News Analysis |
The National Accountability Bureau (NAB) Chief Justice (retd) Javed Iqbal has approved reopening of a 2 billion rupees graft reference against four former senior military officers. The four ex-military officers are accused of selling hundreds of acres of railway land in Lahore to a Malaysian company for the development of a golf course called Royal Palms Gold and a country club on subsidized rates.
A NAB spokesman told the media, “The meeting authorised filing of a reference against former railways minister retired Lt Gen Javed Ashraf Qazi, former railways chairman retired Lt Gen Saeed Uz Zafar, former GM retired Maj Gen Hamid Hassan Butt, former member railways retired Brig Akhtar Ali Baig…. and others for misuse of authority and causing over Rs. 2 billion losses to national exchequer.” Federal investigation Agency (FIA) investigations revealed that the land was sold for Rs4 per square yard instead of the market price of Rs. 52.43 per square yard.
The decision to hold military accountable has been praised among civil society circles that consider it a good initiative but fear that the action might be an attempt to please some powers in the government rather than a change of policy.

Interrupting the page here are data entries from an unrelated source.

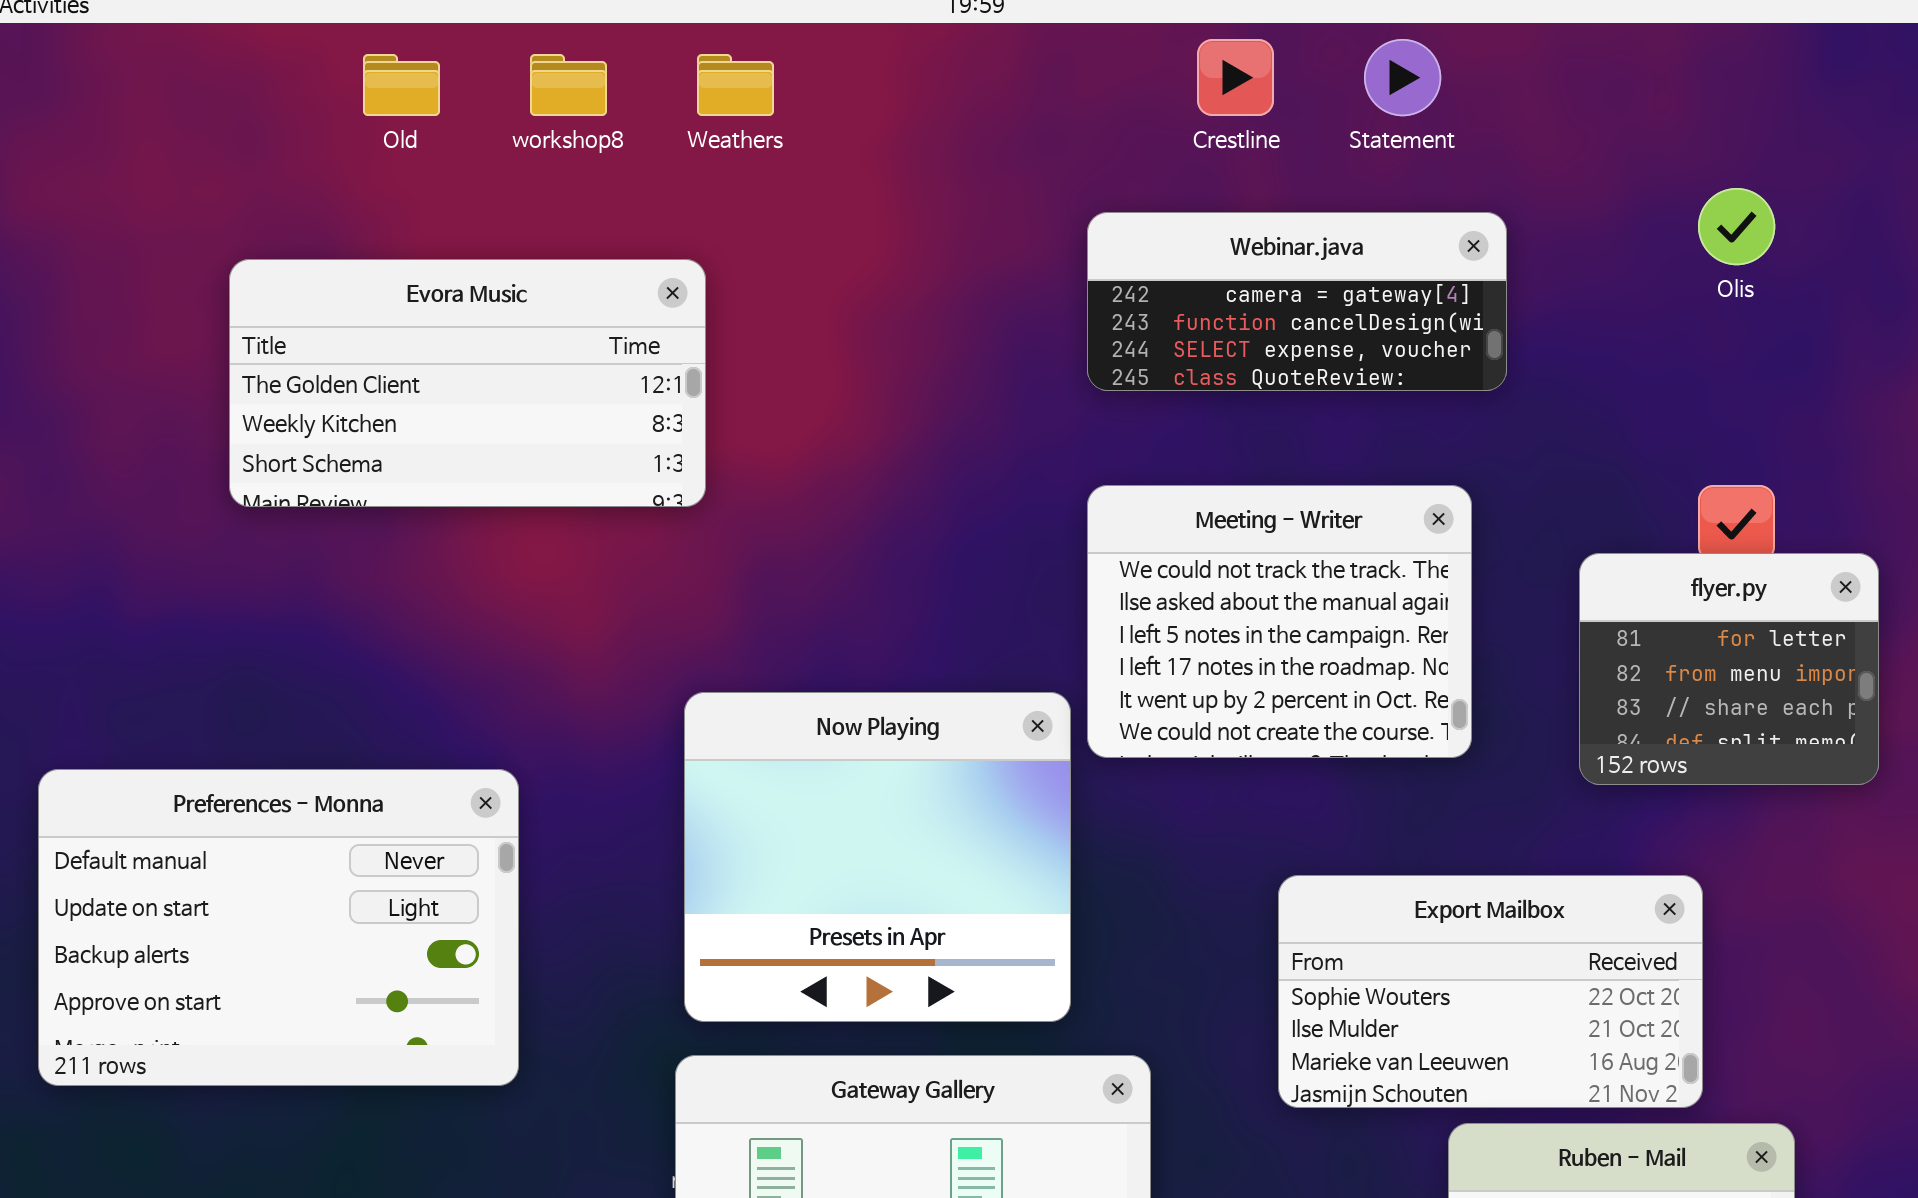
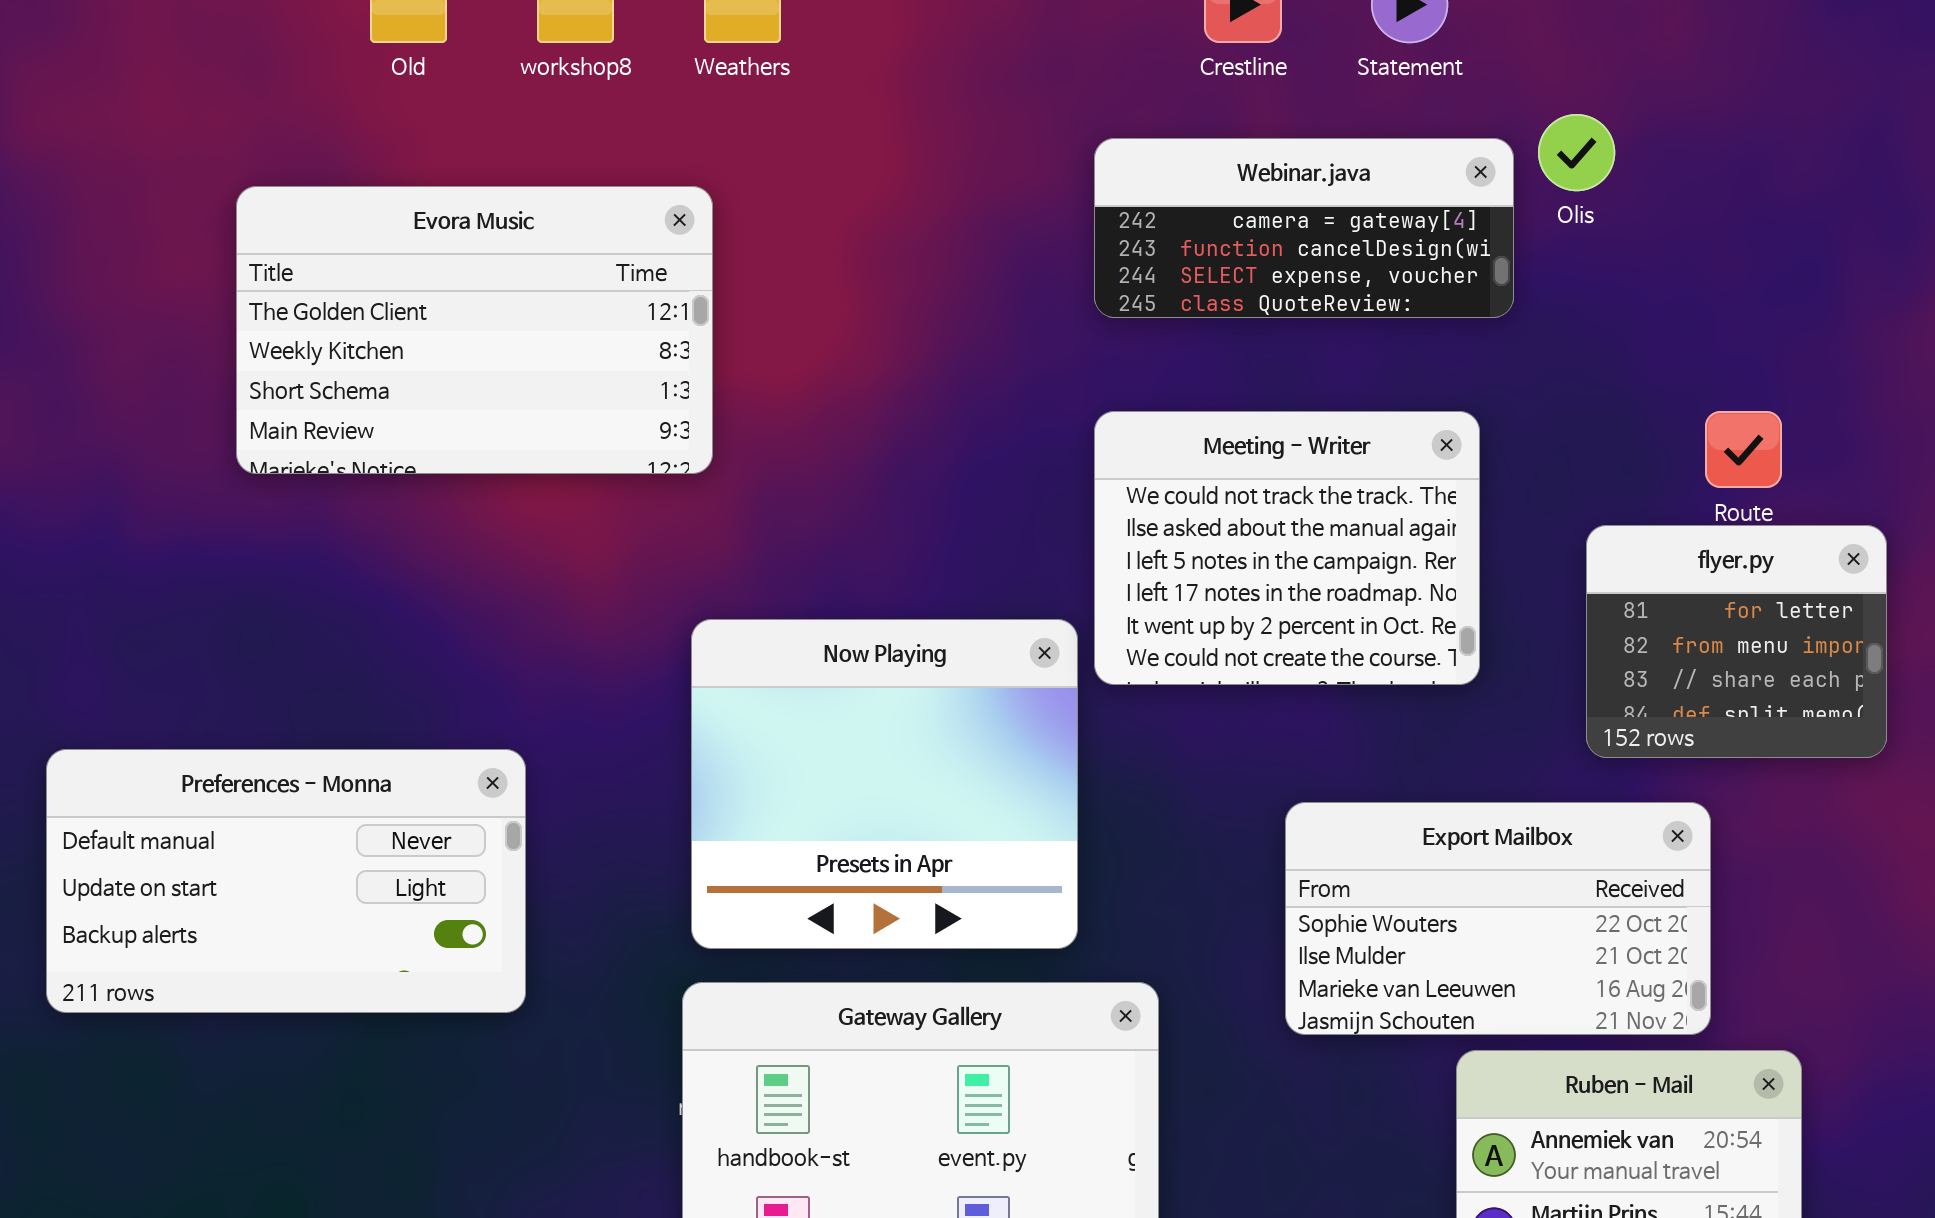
Olis: [1698,188,1775,265] -> [1538,114,1615,191], moved
Evora Music: [229,259,706,507] -> [236,186,713,474], resized
flyer.py: [1579,553,1879,785] -> [1586,525,1887,758], moved
Preferences - Monna: [38,769,519,1086] -> [46,749,526,1013], resized

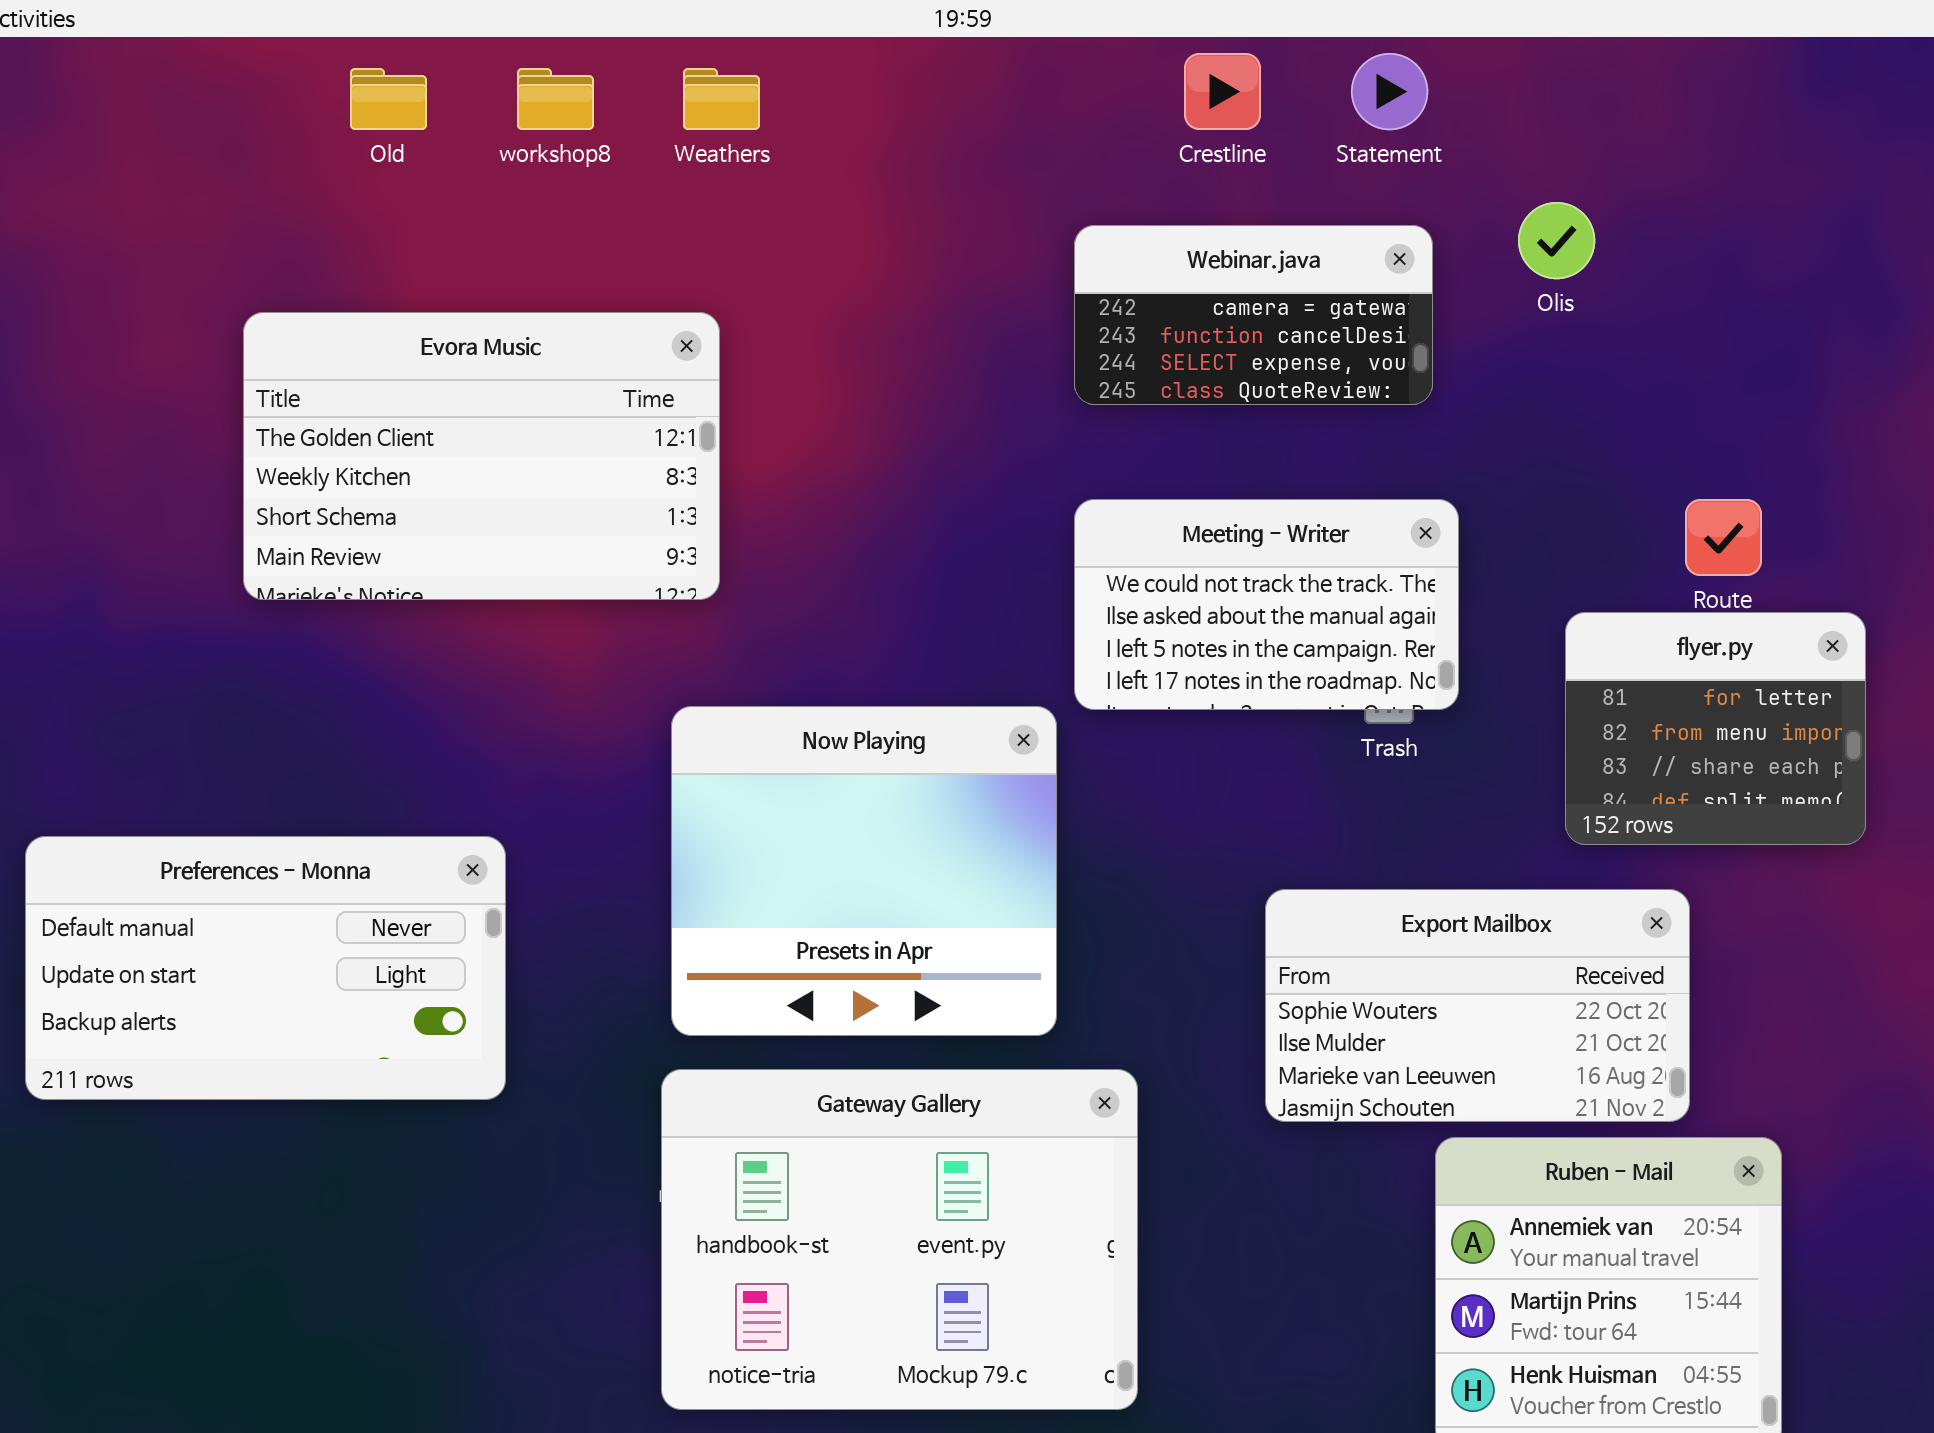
Webinar.java: [1094,138,1514,318] -> [1074,225,1433,405], resized
Evora Music: [236,186,713,474] -> [243,312,720,600], moved
Meeting - Writer: [1094,411,1480,685] -> [1074,499,1459,710], resized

The former railways minister Lt Gen Javed Ashraf Qazi is also the former DG of Inter-Services Intelligence (ISI). NAB has been long accused of overlooking corruption by army officers for the fear of consequences. The Islamabad High Court (IHC) had last week held that miltiary officers can no longer hide behind the accountability process of the army. The recent accusations by former premier Nawaz Sharif that only civilian rulers are held accountable might have contributed to NAB’s change of stance.
The agreement made by the ex-military officers with the Malaysian company was cancelled by the Public Accounts Committee of the National Assembly in its 14th September 2012 meeting. They had also recommended fresh bidding of the land and called for strict disciplinary action against the management of the railways. NAB had summoned the concerned officers to record their statements in 2012 but the case was not pursued any further.
It is a popular belief among media and public circles that army officers are not held accountable for their actions and corruption and NAB only acts against civilians. Former premier Nawaz Sharif gave voice to these public concerns after his disqualification by the Supreme Court (SC) in its landmark 28th July Panama Papers verdict. Sharif, in his numerous speeches, alleged that the military was responsible for the separation of Bangladesh and the spread of terrorism.
The former railways minister Lt Gen Javed Ashraf Qazi is also the former DG of Inter-Services Intelligence (ISI). NAB has been long accused of overlooking corruption by army officers for the fear of consequences.
He explained that the cause of these incidents was lack of accountability of the military. Sharif and his aides have launched a tirade against the judiciary and the military alleging that they are not accountable to anyone. The debate was also initiated in the National Assembly on Monday by the Prime Minister of Pakistan Shahid Khaqan Abbasi. Media analysts believe it to be one of the causes of the reopening of the cases against ex-military officials.
The decision to hold military accountable has been praised among civil society circles that consider it a good initiative but fear that the action might be an attempt to please some powers in the government rather than a change of policy. They demanded long term policy change to hold all government officials accountable irrespective of their department. An environment of accountability should be encouraged for the prosperity of the country.